Forgive me my friends from the other side of the Atlantic, but I am not thinking about the kind of tails that many perverse minds are. Far from it, today we’re going to talk about a lot more boring tails but that are very important if we want to do a hypothesis testing. And, as usual, we will illustrate the point with an example to try to understand it much better.

Let’s suppose we take a coin and, armed with infinite patience, toss it 1000 times, getting heads 560 times. We all know that the probability of getting heads is 0.5, so if you throw the coin 1000 times we expected to get an average number of 500 heads. But we’ve got 560, so we can consider two possibilities that come to mind immediately.

First, the coin if fair and we’ve got 60 more heads just by chance. This will be our null hypothesis, which says that the probability of getting heads [P(heads)] is equal to 0.5. Second, our coin is not fair, but it is loaded to obtain more heads. This will be our alternative hypothesis (Ha), which states that P(heads) > 0.5.

Well, let’s make a hypothesis testing using one of the binomial probability calculators that are available on the Internet. Assuming the null hypothesis that the coin is fair, the probability to obtain 560 heads or more is 0.008%. Being it lower than 5%, we reject our null hypothesis: the coin is loaded.

Now, if you look well at it, the alternative hypothesis has a directionality towards P(heads) > 0.5, but we could have hypothesized that the coin were not fair without presupposing it was load in favor of heads or tails: P(heads) not equal to 0.5. In this case we would calculate the probability to get a number of heads that were 60 above or below 500, in both directions. This probability values 0.016%, so we’d reject our null hypothesis and would conclude that the coin is not fair. The problem is that the test doesn’t tell us in what direction it’s loaded but, in the face of the results, we assume it favors heads. In the first example we did a one-tailed test, while in the second we have made a two-tailed test.

▶ Activity A:
In the coin-toss text, how many heads came up in the 1000 tosses?
The coin-toss text and the listing that follows it have no connection to each other.

▶ Data to process:
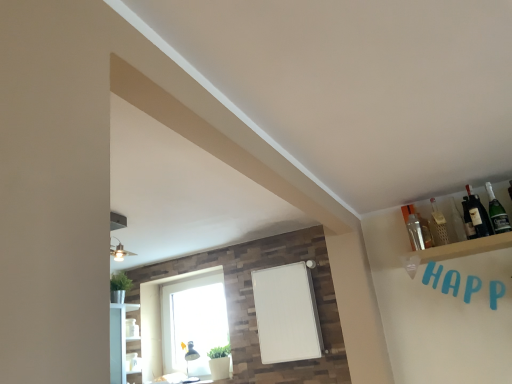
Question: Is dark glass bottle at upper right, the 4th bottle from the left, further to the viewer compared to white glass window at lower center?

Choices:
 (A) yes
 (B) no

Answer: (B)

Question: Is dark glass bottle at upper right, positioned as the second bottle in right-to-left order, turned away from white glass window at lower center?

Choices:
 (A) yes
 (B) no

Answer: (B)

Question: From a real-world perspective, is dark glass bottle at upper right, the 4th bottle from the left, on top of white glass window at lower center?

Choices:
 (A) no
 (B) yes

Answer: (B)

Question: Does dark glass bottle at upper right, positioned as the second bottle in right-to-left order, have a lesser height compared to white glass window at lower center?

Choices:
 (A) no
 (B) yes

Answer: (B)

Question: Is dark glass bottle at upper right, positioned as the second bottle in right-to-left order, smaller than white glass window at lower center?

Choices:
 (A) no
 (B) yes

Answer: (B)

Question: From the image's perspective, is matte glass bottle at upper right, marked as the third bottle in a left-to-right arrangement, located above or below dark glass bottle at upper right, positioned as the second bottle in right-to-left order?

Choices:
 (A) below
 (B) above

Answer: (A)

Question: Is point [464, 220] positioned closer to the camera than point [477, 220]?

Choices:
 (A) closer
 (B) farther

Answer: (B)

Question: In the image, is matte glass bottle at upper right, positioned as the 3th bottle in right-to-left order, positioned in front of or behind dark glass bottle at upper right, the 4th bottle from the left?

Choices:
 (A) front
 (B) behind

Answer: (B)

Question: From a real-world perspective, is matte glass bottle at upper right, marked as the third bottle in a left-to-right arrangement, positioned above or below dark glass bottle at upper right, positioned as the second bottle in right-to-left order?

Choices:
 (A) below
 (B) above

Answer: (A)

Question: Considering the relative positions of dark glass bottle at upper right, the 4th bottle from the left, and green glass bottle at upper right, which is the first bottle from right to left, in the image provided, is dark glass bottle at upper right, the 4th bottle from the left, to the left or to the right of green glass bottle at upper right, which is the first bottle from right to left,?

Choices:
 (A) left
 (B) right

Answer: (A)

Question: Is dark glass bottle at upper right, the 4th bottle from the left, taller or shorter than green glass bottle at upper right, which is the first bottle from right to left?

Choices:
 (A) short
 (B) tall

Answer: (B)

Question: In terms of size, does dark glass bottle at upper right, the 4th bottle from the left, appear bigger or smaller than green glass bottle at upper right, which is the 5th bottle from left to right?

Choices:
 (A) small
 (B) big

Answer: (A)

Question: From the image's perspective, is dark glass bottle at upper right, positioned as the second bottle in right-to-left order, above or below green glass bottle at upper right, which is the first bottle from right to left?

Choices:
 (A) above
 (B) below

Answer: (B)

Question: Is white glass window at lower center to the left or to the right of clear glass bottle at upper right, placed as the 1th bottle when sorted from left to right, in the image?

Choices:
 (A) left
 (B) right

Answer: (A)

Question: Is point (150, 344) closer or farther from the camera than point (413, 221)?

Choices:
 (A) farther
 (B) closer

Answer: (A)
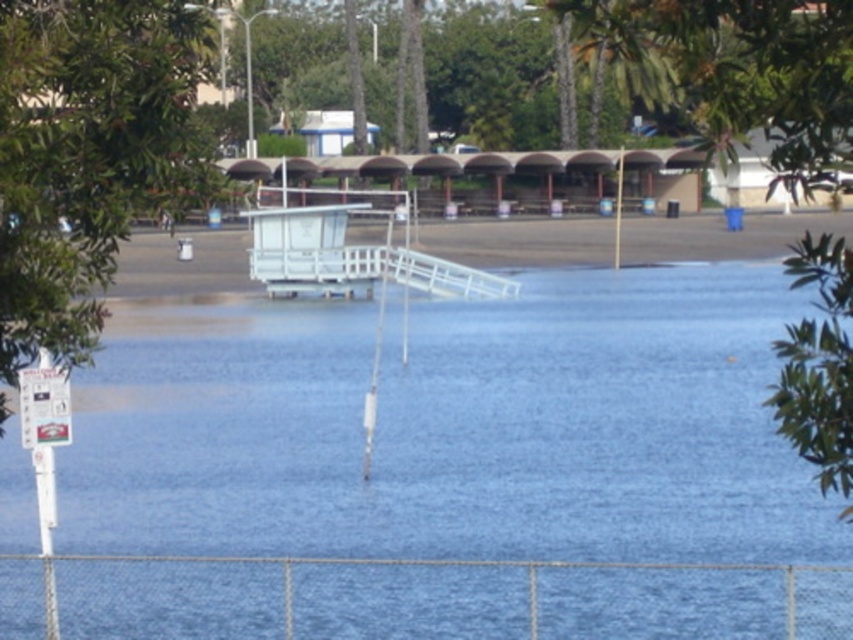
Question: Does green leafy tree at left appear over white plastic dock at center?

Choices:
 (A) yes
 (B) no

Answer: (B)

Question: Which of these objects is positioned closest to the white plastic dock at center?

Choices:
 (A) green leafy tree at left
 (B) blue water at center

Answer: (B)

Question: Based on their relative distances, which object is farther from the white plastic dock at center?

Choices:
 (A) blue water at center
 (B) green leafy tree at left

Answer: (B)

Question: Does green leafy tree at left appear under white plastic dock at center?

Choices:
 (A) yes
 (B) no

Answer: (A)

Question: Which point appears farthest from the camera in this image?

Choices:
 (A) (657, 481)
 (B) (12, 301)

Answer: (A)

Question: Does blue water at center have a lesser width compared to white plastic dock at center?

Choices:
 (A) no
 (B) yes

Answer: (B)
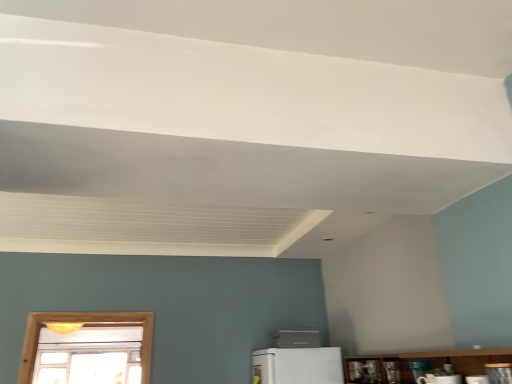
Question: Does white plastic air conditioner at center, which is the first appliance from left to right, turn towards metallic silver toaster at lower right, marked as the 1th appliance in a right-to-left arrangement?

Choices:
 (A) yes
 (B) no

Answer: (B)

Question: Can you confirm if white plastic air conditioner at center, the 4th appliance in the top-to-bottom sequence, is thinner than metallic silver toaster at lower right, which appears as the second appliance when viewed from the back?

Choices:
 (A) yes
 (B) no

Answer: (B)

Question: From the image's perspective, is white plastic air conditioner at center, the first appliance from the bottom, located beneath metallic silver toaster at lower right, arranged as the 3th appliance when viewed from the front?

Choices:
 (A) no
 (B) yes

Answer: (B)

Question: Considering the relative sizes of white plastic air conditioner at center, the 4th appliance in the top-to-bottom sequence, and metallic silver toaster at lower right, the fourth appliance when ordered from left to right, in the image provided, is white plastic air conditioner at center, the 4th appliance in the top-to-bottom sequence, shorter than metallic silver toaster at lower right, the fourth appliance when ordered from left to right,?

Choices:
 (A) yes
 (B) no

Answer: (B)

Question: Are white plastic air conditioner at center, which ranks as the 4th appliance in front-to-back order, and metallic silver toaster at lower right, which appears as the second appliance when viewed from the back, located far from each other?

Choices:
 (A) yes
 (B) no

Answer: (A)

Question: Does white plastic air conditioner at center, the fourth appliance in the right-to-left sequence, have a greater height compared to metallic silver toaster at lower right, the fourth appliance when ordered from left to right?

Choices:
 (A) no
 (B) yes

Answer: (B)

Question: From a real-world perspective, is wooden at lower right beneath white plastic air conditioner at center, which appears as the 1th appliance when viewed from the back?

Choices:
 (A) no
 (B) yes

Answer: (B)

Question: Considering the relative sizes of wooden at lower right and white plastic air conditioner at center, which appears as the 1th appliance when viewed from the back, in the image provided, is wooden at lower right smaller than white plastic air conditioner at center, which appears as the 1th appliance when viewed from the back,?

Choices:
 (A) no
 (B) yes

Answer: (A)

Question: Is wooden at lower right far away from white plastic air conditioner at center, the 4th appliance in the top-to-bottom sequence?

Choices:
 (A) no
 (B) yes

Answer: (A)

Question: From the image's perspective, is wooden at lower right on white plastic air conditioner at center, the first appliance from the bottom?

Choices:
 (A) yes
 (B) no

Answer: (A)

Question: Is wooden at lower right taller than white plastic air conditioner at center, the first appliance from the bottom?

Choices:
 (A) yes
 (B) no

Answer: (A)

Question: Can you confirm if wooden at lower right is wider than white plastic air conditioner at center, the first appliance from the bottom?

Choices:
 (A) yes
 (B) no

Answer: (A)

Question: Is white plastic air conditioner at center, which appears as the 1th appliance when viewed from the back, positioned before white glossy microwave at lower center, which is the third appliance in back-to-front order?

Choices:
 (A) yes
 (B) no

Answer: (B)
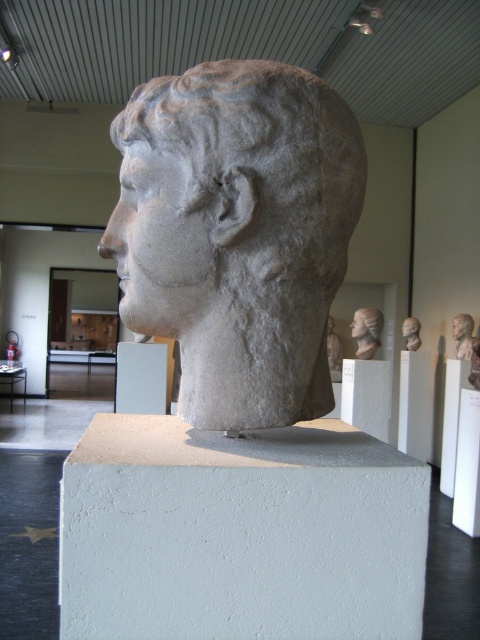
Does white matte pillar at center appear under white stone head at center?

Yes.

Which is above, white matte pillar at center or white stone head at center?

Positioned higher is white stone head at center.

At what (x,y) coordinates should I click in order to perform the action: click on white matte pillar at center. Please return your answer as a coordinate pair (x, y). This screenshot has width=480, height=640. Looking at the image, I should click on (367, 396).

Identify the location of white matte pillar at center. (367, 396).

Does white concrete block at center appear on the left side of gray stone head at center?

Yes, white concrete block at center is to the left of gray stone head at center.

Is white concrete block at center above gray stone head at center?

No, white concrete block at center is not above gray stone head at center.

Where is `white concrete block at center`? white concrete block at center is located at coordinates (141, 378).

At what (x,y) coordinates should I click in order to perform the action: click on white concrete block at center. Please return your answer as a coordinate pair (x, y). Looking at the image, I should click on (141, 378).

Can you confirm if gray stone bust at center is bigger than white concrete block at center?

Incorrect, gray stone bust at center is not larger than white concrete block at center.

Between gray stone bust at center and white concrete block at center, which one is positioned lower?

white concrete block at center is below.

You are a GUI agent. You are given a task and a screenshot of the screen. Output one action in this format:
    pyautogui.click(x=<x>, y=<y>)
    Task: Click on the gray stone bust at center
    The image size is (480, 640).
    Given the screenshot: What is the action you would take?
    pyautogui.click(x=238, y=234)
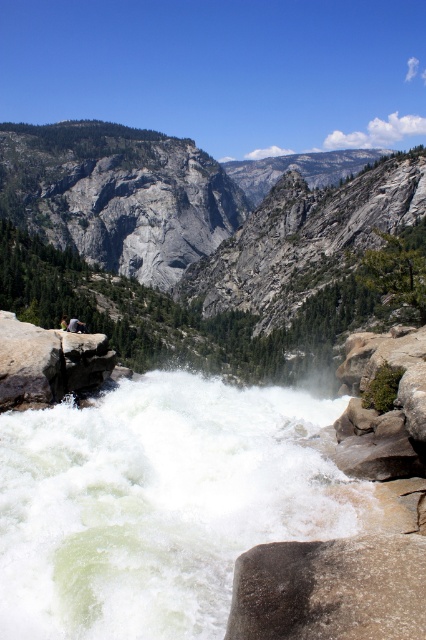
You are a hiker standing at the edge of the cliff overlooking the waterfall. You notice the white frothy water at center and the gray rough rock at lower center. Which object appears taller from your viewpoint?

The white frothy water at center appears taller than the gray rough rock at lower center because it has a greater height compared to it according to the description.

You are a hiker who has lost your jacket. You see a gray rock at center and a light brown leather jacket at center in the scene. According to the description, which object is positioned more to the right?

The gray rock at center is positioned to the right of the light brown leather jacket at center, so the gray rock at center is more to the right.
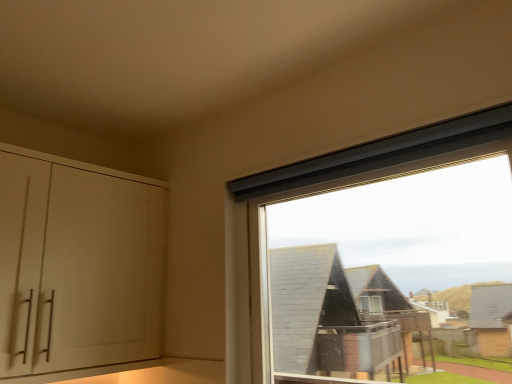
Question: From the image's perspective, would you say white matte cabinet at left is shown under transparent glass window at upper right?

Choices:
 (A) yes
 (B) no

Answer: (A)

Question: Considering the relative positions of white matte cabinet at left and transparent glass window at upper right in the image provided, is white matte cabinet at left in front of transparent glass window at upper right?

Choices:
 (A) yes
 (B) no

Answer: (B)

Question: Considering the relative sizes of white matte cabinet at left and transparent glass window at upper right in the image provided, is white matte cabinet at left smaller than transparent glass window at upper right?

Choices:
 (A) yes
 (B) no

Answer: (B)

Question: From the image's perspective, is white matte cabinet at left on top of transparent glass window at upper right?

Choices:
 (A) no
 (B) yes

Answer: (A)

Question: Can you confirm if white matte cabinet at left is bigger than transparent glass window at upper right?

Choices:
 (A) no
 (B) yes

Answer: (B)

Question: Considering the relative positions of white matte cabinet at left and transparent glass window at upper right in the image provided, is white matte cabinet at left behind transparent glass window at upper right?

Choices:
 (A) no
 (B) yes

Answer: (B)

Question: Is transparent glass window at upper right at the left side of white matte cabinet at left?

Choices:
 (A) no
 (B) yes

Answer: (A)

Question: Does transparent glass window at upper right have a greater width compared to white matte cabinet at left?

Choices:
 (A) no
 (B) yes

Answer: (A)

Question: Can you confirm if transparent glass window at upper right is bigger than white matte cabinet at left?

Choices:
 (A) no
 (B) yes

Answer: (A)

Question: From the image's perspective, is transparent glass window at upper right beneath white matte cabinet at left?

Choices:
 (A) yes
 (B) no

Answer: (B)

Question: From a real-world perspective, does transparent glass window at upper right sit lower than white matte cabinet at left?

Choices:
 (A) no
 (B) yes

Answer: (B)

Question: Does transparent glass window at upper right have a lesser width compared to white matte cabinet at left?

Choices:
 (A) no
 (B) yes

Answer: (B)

▶ Activity B:
Format the lines of the listing from the line with "white concrete block at center is below." up to and including the line with "pyautogui.click(x=238, y=234)" as a numbered list, omitting blank lines.

▶ Task output A:
560 heads.

▶ Task output B:
1. white concrete block at center is below.
2. You are a GUI agent. You are given a task and a screenshot of the screen. Output one action in this format:
3.     pyautogui.click(x=<x>, y=<y>)
4.     Task: Click on the gray stone bust at center
5.     The image size is (480, 640).
6.     Given the screenshot: What is the action you would take?
7.     pyautogui.click(x=238, y=234)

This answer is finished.